* **To-do item**
From the first line to the last, repeat the data exactly and drop the pictures.

* **Source data**
==========
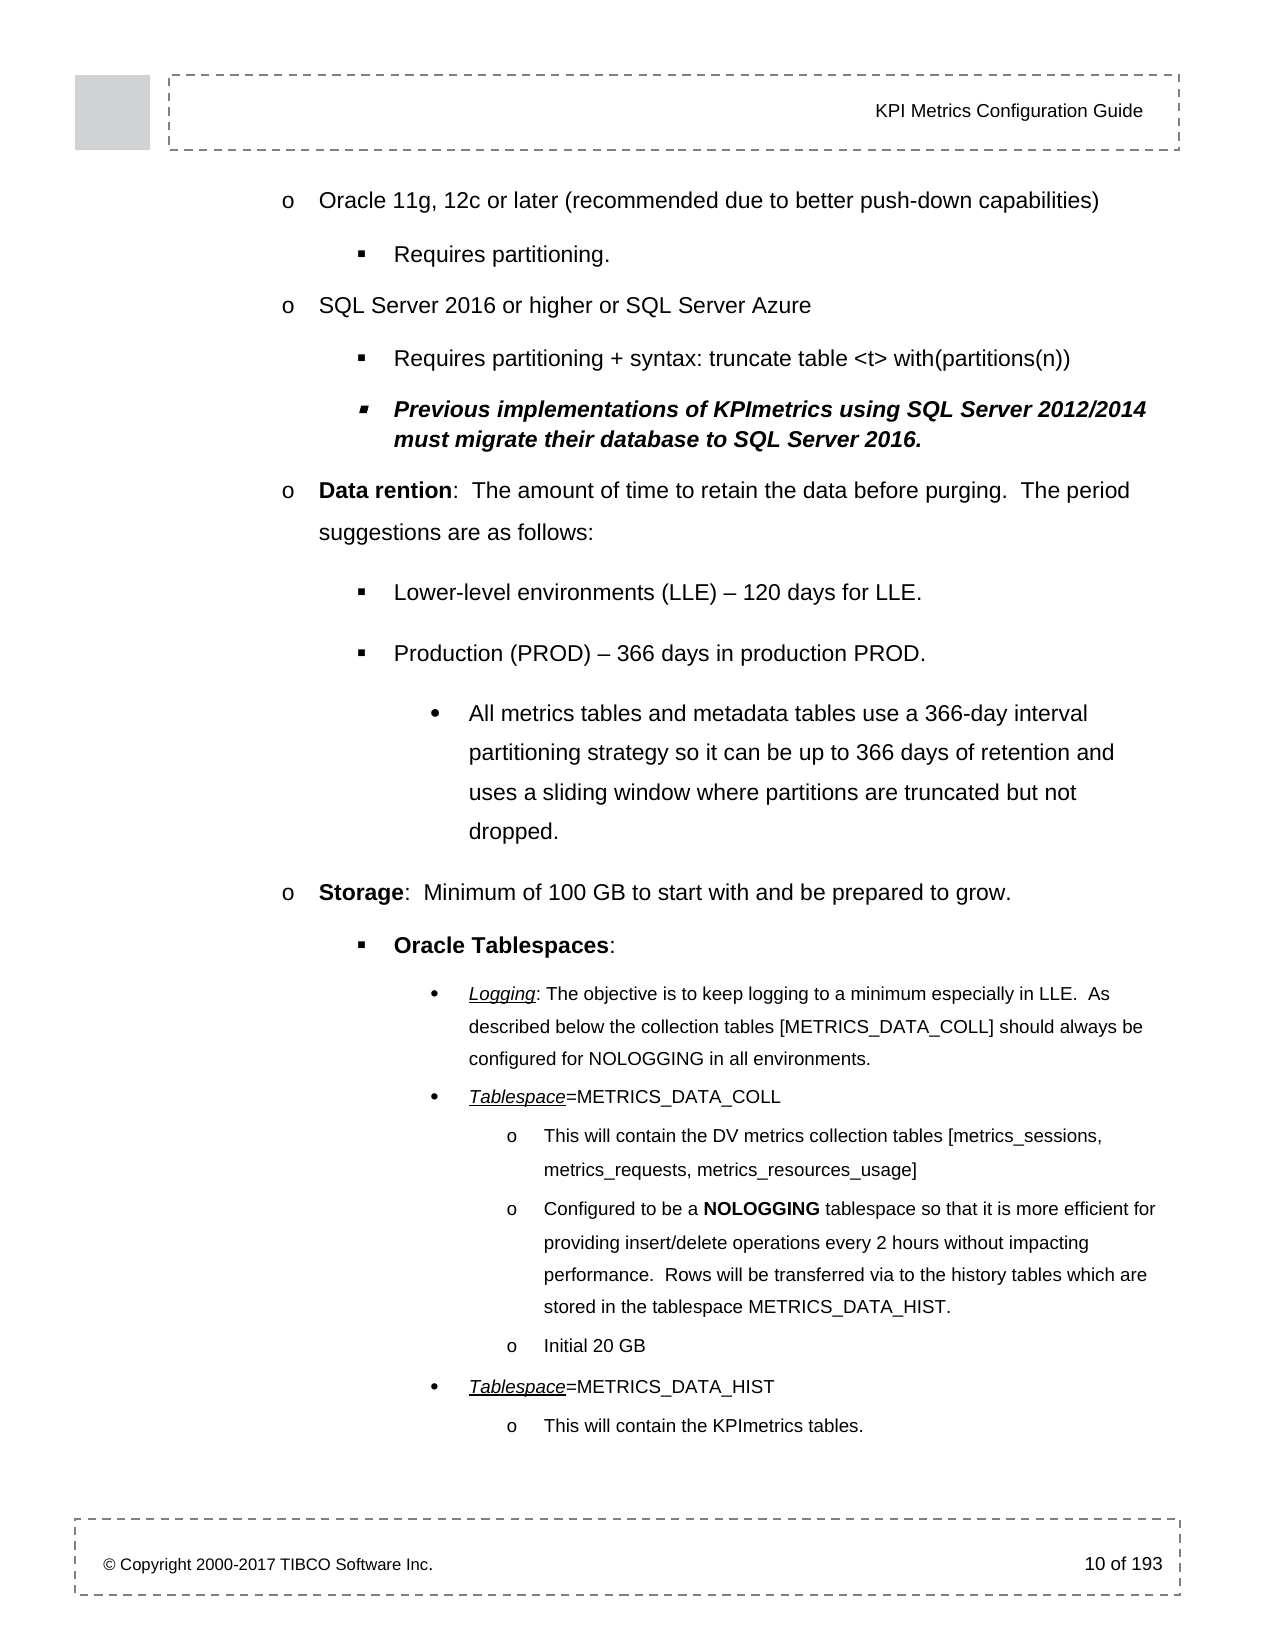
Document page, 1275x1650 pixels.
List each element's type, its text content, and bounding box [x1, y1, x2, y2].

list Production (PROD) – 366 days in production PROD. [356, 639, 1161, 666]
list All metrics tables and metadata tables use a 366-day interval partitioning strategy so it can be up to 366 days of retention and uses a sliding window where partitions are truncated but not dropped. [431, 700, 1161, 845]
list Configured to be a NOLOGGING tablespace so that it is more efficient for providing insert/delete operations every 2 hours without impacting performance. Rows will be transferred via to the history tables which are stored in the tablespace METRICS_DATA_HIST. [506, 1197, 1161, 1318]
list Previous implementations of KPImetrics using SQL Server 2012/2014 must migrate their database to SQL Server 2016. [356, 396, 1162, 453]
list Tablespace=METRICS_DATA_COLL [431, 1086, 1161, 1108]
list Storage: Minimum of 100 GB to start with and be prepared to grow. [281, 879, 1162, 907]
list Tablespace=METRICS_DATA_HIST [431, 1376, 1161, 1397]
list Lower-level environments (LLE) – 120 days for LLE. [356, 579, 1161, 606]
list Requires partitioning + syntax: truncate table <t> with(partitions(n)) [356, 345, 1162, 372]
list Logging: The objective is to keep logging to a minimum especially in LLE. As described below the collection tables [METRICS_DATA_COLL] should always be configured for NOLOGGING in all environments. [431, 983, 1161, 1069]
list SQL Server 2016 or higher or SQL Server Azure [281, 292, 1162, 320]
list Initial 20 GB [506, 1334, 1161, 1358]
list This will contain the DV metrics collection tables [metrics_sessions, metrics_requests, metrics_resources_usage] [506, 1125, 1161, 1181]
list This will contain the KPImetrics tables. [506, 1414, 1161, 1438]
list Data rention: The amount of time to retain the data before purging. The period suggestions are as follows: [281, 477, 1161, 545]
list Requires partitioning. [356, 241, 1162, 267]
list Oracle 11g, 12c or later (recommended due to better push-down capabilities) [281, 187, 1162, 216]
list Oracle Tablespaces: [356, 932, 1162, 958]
==========
* **Answer box**
Document page, 1275x1650 pixels.
List each element's type, its text content, and bounding box [x1, y1, x2, y2].

list Production (PROD) – 366 days in production PROD. [356, 639, 1161, 666]
list All metrics tables and metadata tables use a 366-day interval partitioning strategy so it can be up to 366 days of retention and uses a sliding window where partitions are truncated but not dropped. [431, 700, 1161, 845]
list Configured to be a NOLOGGING tablespace so that it is more efficient for providing insert/delete operations every 2 hours without impacting performance. Rows will be transferred via to the history tables which are stored in the tablespace METRICS_DATA_HIST. [506, 1197, 1161, 1318]
list Previous implementations of KPImetrics using SQL Server 2012/2014 must migrate their database to SQL Server 2016. [356, 396, 1162, 453]
list Tablespace=METRICS_DATA_COLL [431, 1086, 1161, 1108]
list Storage: Minimum of 100 GB to start with and be prepared to grow. [281, 879, 1162, 907]
list Tablespace=METRICS_DATA_HIST [431, 1376, 1161, 1397]
list Lower-level environments (LLE) – 120 days for LLE. [356, 579, 1161, 606]
list Requires partitioning + syntax: truncate table <t> with(partitions(n)) [356, 345, 1162, 372]
list Logging: The objective is to keep logging to a minimum especially in LLE. As described below the collection tables [METRICS_DATA_COLL] should always be configured for NOLOGGING in all environments. [431, 983, 1161, 1069]
list SQL Server 2016 or higher or SQL Server Azure [281, 292, 1162, 320]
list Initial 20 GB [506, 1334, 1161, 1358]
list This will contain the DV metrics collection tables [metrics_sessions, metrics_requests, metrics_resources_usage] [506, 1125, 1161, 1181]
list This will contain the KPImetrics tables. [506, 1414, 1161, 1438]
list Data rention: The amount of time to retain the data before purging. The period suggestions are as follows: [281, 477, 1161, 545]
list Requires partitioning. [356, 241, 1162, 267]
list Oracle 11g, 12c or later (recommended due to better push-down capabilities) [281, 187, 1162, 216]
list Oracle Tablespaces: [356, 932, 1162, 958]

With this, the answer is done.